This repository contains a simple versioned key value store library implemented in Clojure. The library is loosely modeled after Irmin, a distributed database built on the same principles as Git implemented in OCaml.
Core high level functions for interacting with the repository. Currently we can:
- Initialize a repository using different storage engines
- Commit new values and updates to existing ones
- Get the most recent value by key
- List all keys
Future developments might include: removing values from the most recent revision, history listing, branching and merging. Another limitation of the current implementation is that all blobs (values) are in the root tree. If support for trees that contain trees is added, we can support hierarchical keys.
A full example how to use the library can be found in the
tursas.example
namespace.
;; Commit a new value to the repository
(tursas/commit repo "master" "foo" {:a 1 :b 2})
;; Get value of a key from the repository
(tursas/get-value repo "master" "foo")
;; Returns {:a 1 :b 2}
;; List all keys
(tursas/get-keys repo "master")
;; Returns ("foo")
An example screenshot of history accumulated in a Git loose object repository after committing a few updates:
Storage API is defined using multimethods in namespace tursas.storage.api. Various storage engines can be added by making suitable implementation of the multimethods in this API namespace. In this repository there are two implementations: an in-memory store using Clojure data structures and a Git bare repository using loose object format. The implementation can be found in the impl subdirectory.
The namespace tursas.storage.impl.in-memory-map
contains an in-memory implementation of the repository
storage engine. It uses an STM ref that contains the mutable object
store. The store contains a map for Git objects and another map
structure for storing refs (such as branches).
This storage implementation uses the same Git object serialization based hashing as the Git loose object store so their object hashes should be identical. The values themselves are stored as plain old Clojure data structures without serializing them to byte arrays. This allows the repository structure to be inspected a bit more easily.
The namespace tursas.storage.impl.loose-object
contains an object store implementation using Git loose objects in the bare repository
format. In the bare format the repository contains is only the Git data store without
any checked out files.
In the loose object format the repository objects are stored in files under the objects directory. The objects are stored in a format that contains a header describing object type and content length, then a NULL byte and the object contents after that. The actual parsing part of the Git object formats is implemented in the tursas.hash-utils namespace.
The hashes are calculated using the serialized format of the Git objects.
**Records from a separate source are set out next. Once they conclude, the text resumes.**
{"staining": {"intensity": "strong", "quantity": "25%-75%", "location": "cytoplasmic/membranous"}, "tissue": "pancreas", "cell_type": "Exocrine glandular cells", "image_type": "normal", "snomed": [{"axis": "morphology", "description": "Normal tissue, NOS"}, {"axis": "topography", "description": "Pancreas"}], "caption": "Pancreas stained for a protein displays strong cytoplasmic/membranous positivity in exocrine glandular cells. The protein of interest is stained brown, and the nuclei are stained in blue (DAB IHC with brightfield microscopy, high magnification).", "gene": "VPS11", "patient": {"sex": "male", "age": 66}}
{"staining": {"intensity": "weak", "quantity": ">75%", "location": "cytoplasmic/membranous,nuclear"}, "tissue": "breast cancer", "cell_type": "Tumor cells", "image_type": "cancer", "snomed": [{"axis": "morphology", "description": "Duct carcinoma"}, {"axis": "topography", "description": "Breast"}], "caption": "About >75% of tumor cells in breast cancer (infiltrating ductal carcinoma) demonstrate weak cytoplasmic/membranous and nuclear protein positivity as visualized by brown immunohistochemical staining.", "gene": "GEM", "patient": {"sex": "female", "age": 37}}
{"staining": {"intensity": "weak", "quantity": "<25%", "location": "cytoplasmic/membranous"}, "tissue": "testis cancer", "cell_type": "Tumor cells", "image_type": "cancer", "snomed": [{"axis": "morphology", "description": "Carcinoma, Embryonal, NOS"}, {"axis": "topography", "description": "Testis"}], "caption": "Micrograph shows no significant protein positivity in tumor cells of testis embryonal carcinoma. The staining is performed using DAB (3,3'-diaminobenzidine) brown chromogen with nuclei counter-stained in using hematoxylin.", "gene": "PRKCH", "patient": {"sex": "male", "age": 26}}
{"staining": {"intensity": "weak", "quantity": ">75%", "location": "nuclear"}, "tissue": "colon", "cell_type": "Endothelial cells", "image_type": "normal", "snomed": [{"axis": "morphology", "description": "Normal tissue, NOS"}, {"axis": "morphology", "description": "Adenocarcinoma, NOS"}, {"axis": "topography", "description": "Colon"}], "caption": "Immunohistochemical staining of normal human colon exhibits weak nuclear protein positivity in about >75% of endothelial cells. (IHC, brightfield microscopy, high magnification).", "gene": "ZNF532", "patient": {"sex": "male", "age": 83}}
After hashing, the object contents are compressed using the deflate algorithm and stored under the objects directory in subdirectories whose names are the first two characters of the content hash and file names consist of the rest of the hash.
The loose object format bare repository created using this storage
engine is compatible with the Git command line tools and at least some
history visualization tools (such as gitk
). If the repository grows too large Git
may automagically upgrade the format to use pack files which are not
yet supported by this version of the storage engine.